Troubleshooting Common Issues

1. GIL Limitations

Problem: Python's GIL prevents true parallel execution in threads for CPU-bound tasks.

Solution: Use multi-processing for CPU-bound work.

2. Pickle Errors

Problem: Functions/objects can't be pickled for inter-process communication.

Solution: Define functions at module level, avoid lambdas.

# Good: Module-level function
def process_item(x):
    return x * 2

# Bad: Lambda
lambda x: x * 2  # Can't be pickled

3. Memory Issues

Problem: Large datasets copied to each process.

Solution: Use threading for large data, or lazy loading.

4. Deadlocks

Problem: Threads/processes waiting indefinitely.

Solution: Use timeouts and proper cleanup.

results = multi_thread(
    func,
    items,
    timeout=300,  # 5 minute timeout
    workers=4
)

Advanced Topics

Custom Worker Pools

from concurrent.futures import ThreadPoolExecutor
from speedy_utils.multi_worker.thread import _track_executor_threads

def custom_processing(items, workers=4):
    with ThreadPoolExecutor(max_workers=workers) as executor:
        _track_executor_threads(executor)  # Track for cleanup
        futures = [executor.submit(func, item) for item in items]
        return [f.result() for f in futures]

Async Integration

import asyncio
from speedy_utils import multi_thread

async def async_task(x):
    await asyncio.sleep(0.1)
    return x * 2

def run_async_tasks(items):
    async def main():
        return await asyncio.gather(*[async_task(x) for x in items])

    return asyncio.run(main())

# Run multiple async batches in parallel
batches = [items[i:i+10] for i in range(0, len(items), 10)]
results = multi_thread(run_async_tasks, batches, workers=4)

Large-Scale Dataset Processing

For processing large HuggingFace datasets or other big data, multi_process particularly shines when combined with data sharding patterns.

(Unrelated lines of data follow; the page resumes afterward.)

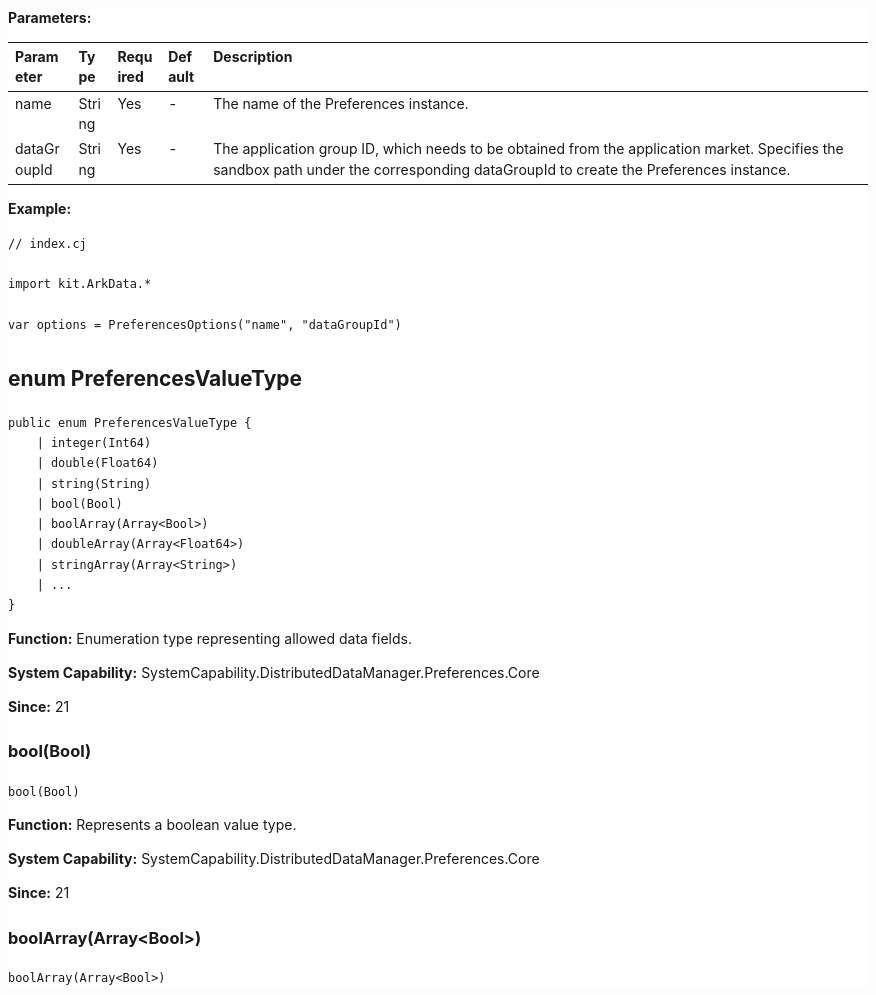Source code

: **Parameters:**

| Parameter | Type | Required | Default | Description |
|:---|:---|:---|:---|:---|
| name | String | Yes | - | The name of the Preferences instance. |
| dataGroupId | String | Yes | - | The application group ID, which needs to be obtained from the application market. Specifies the sandbox path under the corresponding dataGroupId to create the Preferences instance. |

**Example:**



```cangjie
// index.cj

import kit.ArkData.*

var options = PreferencesOptions("name", "dataGroupId")
```

## enum PreferencesValueType

```cangjie
public enum PreferencesValueType {
    | integer(Int64)
    | double(Float64)
    | string(String)
    | bool(Bool)
    | boolArray(Array<Bool>)
    | doubleArray(Array<Float64>)
    | stringArray(Array<String>)
    | ...
}
```

**Function:** Enumeration type representing allowed data fields.

**System Capability:** SystemCapability.DistributedDataManager.Preferences.Core

**Since:** 21

### bool(Bool)

```cangjie
bool(Bool)
```

**Function:** Represents a boolean value type.

**System Capability:** SystemCapability.DistributedDataManager.Preferences.Core

**Since:** 21

### boolArray(Array\<Bool>)

```cangjie
boolArray(Array<Bool>)
```
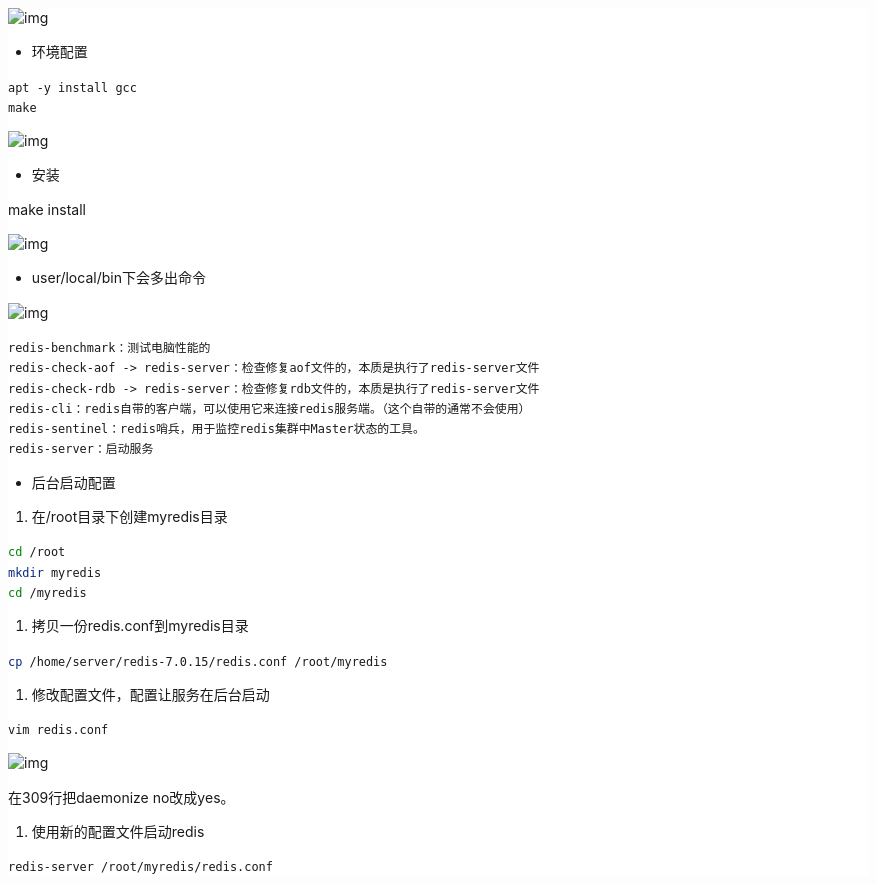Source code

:![img](https://bqlvnd032q7.feishu.cn/space/api/box/stream/download/asynccode/?code=NTc1NTRkN2E1NWM0YTNlYjQzYWM0Y2M0NzI4Y2E0NDJfQ1BMbGZ5ZHhPUk5oT3JUenJxdFRJVktsQ3htM0cxZFJfVG9rZW46SVV6MGJJOVhHb1pBaVd4bEJPVGMxSHBtbmpmXzE3Mjk5MjgzMzY6MTcyOTkzMTkzNl9WNA)

- 环境配置

```Shell
apt -y install gcc
make
```

![img](https://bqlvnd032q7.feishu.cn/space/api/box/stream/download/asynccode/?code=MGUxYTI1MWJmNjg2OGUzZjQ3OWNlZDJmNmZkYTVmZGJfU2pBeUNsRk0wbFhxdURIS3gxZ1Vob00ySjBHMldjYWhfVG9rZW46T1NPZmJESFg3bzROeVd4aHVTVGNaQ1ExbkdnXzE3Mjk5MjgzMzY6MTcyOTkzMTkzNl9WNA)

- 安装

make install

![img](https://bqlvnd032q7.feishu.cn/space/api/box/stream/download/asynccode/?code=NmEwYjI0NTIyMzA2MjA4NDFlMzI0MzU5OWNmOThmZThfMHpSekpqdVh3b3BMQUJSdkpDRXJsY0JaSWJKTWdFOGlfVG9rZW46UHFHZWJuU1Zqb3ExT2Z4SnQ2RGN5dmpJblV5XzE3Mjk5MjgzMzY6MTcyOTkzMTkzNl9WNA)

- user/local/bin下会多出命令

![img](https://bqlvnd032q7.feishu.cn/space/api/box/stream/download/asynccode/?code=YWFkNDFhYjVmZTI1NTdlYjE5YjBkNjk0ZGU2NjA4ZWNfV1dyRUNRakE0UVRRUVZ0aTFpYnRPQ0xNd2laSHBxRHVfVG9rZW46WUwxVmJZQk80b1ZwR2t4YnRmOGM2bHk1bmdMXzE3Mjk5MjgzMzY6MTcyOTkzMTkzNl9WNA)

```Shell
redis-benchmark：测试电脑性能的
redis-check-aof -> redis-server：检查修复aof文件的，本质是执行了redis-server文件
redis-check-rdb -> redis-server：检查修复rdb文件的，本质是执行了redis-server文件
redis-cli：redis自带的客户端，可以使用它来连接redis服务端。（这个自带的通常不会使用）
redis-sentinel：redis哨兵，用于监控redis集群中Master状态的工具。
redis-server：启动服务
```

- 后台启动配置

1. 在/root目录下创建myredis目录

```Bash
cd /root
mkdir myredis
cd /myredis
```

1. 拷贝一份redis.conf到myredis目录

```Bash
cp /home/server/redis-7.0.15/redis.conf /root/myredis
```

1. 修改配置文件，配置让服务在后台启动

```Bash
vim redis.conf
```

![img](https://bqlvnd032q7.feishu.cn/space/api/box/stream/download/asynccode/?code=N2I0NzVlNTBiOTI4MzA5MGEwYmZlMjk3ZTE1NDFiMTBfd0E5RnphVE1ra1RYNzBMYmpkN29pSERpOWltRXJ0TmFfVG9rZW46VEZHMGJHaEFKb1hmRWN4ZWNaUmNRaDV4bnllXzE3Mjk5MjgzMzY6MTcyOTkzMTkzNl9WNA)

在309行把daemonize no改成yes。

1. 使用新的配置文件启动redis

```Bash
redis-server /root/myredis/redis.conf
```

See the dedicated dataset-processing-multiprocessing skill for:

  • Distributing datasets across workers via row ranges
  • Worker function architecture (imports, setup, cleanup)
  • Temporary file management during transformation
  • Integration with tokenizers, Megatron, format converters
  • Error resilience and graceful degradation
  • Merging partial results after parallel processing

Quick Example:

from speedy_utils import multi_process
from datasets import load_from_disk

def process_shard(args):
    shard_id, start_idx, end_idx, dataset_path = args
    ds = load_from_disk(dataset_path)
    # Process slice [start_idx:end_idx]
    transformed = [transform(ds[i]) for i in range(start_idx, end_idx)]
    # Save result to temp location
    return save_shard(transformed, shard_id)

# Distribute 100k rows across 4 workers
num_records = 100000
num_workers = 4
rows_per_worker = num_records // num_workers

worker_args = [
    (i, i*rows_per_worker, (i+1)*rows_per_worker, 'path/to/dataset')
    for i in range(num_workers)
]

shard_results = multi_process(process_shard, worker_args, workers=num_workers)
# Merge shard_results to get final dataset

References

This skill leverages the speedy_utils library's multi-worker implementations:

  • speedy_utils.multi_thread() - Advanced threading with batching, progress bars, and error handling
  • speedy_utils.multi_process() - Multi-processing with multiple backends (Ray, multiprocessing, threading)
  • speedy_utils.kill_all_thread() - Emergency thread cleanup
  • speedy_utils.cleanup_phantom_workers() - Process cleanup utilities

See the library's test files for additional examples and edge cases.